Quando o Estado subsidia um sector de actividade ou estabelece artificialmente rendas, está a distorcer o mercado e especificamente os preços. Ao fazê-lo, certamente que está a beneficiar a actividade subsidiada ou o arrendatário alvo, mas seguramente que o faz em prejuízo das outras actividades e dos outros arrendatários que poderão até estar em pior condições que os beneficiados de tais políticas. Mais ainda, ao distorcer forçadamente o preço, está a dar sinais errados aos agentes económicos tendo como repercussão económica, acções menos racionais e eficientes.

Quando o Governo subsidia fortemente a educação superior e estabelece numerus clausus por decreto, está a destabilizar o equilíbrio de forças do mercado laboral futuro valorizando fortemente algumas áreas profissionais e desvalorizando outras.

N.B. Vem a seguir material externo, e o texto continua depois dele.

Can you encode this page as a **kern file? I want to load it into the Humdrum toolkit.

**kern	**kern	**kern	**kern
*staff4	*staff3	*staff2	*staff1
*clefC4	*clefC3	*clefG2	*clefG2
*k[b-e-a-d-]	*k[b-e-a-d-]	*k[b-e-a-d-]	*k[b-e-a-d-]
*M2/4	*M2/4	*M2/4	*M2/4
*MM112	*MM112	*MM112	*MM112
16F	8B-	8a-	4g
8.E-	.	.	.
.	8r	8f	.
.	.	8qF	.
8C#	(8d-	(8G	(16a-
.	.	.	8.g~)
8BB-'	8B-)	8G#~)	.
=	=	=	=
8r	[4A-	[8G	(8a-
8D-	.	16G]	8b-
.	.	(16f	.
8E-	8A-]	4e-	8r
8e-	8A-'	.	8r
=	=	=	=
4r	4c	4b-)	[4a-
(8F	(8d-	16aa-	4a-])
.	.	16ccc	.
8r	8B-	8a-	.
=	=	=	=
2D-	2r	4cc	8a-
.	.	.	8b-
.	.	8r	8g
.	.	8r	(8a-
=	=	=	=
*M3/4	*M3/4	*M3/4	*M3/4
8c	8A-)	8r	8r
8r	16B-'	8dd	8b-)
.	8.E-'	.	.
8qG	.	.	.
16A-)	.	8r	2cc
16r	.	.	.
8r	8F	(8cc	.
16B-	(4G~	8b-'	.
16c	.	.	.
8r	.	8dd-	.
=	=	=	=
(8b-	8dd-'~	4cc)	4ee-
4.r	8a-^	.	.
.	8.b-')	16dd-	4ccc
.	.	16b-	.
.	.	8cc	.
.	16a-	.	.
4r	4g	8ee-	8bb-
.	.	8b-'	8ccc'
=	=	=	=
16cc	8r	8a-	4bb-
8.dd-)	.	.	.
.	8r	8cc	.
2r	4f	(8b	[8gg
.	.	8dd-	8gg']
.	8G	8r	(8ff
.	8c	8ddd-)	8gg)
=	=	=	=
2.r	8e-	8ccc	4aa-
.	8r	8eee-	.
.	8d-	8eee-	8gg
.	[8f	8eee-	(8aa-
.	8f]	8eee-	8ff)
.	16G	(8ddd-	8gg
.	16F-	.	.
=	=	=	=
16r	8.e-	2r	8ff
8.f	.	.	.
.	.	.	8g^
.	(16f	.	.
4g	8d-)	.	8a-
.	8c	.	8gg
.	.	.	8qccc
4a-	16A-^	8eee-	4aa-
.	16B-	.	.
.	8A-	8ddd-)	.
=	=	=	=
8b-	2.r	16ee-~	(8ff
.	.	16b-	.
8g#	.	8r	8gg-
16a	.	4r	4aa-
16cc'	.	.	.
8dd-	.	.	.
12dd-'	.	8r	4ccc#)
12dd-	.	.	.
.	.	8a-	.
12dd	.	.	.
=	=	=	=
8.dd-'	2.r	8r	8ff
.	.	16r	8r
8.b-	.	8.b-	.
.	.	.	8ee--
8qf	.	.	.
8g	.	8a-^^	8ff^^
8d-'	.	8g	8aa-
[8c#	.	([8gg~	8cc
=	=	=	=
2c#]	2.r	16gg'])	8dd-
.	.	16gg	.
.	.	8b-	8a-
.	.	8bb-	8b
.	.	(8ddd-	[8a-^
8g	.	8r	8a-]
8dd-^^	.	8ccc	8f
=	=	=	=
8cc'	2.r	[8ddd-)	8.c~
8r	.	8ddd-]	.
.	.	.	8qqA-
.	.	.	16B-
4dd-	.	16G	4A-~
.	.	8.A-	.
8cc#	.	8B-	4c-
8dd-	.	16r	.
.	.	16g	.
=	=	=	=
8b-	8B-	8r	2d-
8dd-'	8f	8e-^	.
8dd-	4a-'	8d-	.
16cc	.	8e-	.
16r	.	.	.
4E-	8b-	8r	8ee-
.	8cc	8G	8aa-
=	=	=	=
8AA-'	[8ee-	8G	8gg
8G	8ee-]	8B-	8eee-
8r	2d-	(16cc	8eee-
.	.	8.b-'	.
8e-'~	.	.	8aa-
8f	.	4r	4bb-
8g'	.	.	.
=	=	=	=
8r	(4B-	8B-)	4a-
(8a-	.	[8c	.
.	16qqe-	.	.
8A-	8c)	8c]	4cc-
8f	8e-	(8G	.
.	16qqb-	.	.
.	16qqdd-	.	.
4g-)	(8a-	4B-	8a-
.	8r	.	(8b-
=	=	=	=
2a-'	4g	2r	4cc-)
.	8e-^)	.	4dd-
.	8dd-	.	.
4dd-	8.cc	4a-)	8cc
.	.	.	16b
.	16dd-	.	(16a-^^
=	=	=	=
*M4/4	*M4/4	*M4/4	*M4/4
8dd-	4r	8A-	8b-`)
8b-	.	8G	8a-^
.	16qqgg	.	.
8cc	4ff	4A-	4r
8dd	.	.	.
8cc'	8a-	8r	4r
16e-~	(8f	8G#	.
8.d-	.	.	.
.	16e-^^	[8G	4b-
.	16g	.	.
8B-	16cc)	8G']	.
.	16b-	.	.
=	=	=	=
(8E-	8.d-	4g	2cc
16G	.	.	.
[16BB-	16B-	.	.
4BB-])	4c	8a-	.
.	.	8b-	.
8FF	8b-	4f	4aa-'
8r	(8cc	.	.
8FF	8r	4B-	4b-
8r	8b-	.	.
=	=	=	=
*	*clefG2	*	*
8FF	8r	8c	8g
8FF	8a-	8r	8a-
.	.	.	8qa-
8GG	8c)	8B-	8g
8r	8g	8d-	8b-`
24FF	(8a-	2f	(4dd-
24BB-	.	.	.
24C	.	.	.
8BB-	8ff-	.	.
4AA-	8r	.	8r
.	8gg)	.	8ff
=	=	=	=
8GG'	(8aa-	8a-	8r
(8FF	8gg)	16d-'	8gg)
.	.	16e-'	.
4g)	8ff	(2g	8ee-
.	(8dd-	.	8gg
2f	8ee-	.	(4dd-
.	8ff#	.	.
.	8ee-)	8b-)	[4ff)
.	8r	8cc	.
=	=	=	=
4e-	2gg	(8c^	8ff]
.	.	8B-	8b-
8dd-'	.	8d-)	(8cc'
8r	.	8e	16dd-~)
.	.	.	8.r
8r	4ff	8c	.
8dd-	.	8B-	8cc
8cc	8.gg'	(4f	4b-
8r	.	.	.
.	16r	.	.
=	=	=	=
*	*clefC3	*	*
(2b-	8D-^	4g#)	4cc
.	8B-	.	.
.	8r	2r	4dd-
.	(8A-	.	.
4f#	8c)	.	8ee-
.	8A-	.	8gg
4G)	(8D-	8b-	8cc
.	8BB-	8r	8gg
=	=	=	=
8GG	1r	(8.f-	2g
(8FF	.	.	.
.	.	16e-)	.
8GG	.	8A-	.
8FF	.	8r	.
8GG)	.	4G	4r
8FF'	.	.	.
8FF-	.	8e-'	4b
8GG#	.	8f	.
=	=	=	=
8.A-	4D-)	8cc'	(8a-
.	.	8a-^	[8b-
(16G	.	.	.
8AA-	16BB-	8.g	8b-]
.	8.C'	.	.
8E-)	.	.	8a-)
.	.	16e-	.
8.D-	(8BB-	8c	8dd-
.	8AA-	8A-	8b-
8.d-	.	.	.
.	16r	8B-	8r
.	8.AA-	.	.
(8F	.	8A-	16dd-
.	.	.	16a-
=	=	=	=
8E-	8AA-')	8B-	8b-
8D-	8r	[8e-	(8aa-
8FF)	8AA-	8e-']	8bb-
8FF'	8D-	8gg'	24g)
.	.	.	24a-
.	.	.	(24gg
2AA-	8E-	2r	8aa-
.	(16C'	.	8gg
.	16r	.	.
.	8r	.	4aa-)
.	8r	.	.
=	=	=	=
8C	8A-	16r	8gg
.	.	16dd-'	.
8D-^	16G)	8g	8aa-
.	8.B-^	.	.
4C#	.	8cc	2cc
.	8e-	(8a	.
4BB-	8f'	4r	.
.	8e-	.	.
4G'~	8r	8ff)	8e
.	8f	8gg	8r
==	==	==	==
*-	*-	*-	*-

O pé invisível espezinha aqueles que por acção de tais políticas irresponsáveis são forçados a emigrar, porque o seu ofício não é valorizado, e o consumidor que terá de pagar mais pelos serviços onde há carência de oferta.

No afã de satisfazer clientelas, um Estado, ao dar uma benesse a um grupo específico, acaba por calcar um outro. O problema é que este não é um jogo de soma nula. Há grupos que têm voz mais grave, outros cuja voz ecoa nos corredores do Parlamento e há ainda aqueles que falam pouco mas quando o fazem o país estremece. Depois há aquela voz já rouca, a voz do contribuinte que, ou pertence a um coro para que seja ouvida, ou então nem tem a sorte de ser acariciado pela mão visível do Estado, sentindo apenas o peso do seu pé.

Pretendo apenas com estes exemplos mostrar os efeitos indesejados das acções tomadas pelo Estado. É verdade que toda a acção tem dois lados, mas é diferente quando a mesma é tomada por um individuo actuando em causa própria, sendo ele o responsável, ou pelo Estado, que actua com recursos de “segundos” para beneficiar “terceiros”.

Destas eleições saiu o Parlamento mais socialista de sempre. Não será de esperar, por isso, uma redução no tamanho e peso do sapato estatal. Há, ainda assim, uma esperança. Pela primeira vez desde o 25 de Abril de 1974 há uma representação liberal. Esperemos que a Iniciativa Liberal consiga mostrar ao país que existe outro caminho na organização e funcionamento das sociedades humanas para além do socialismo. Um caminho onde se faça sentir mais a mão invisível de Adam Smith e menos o pé invisível do Estado.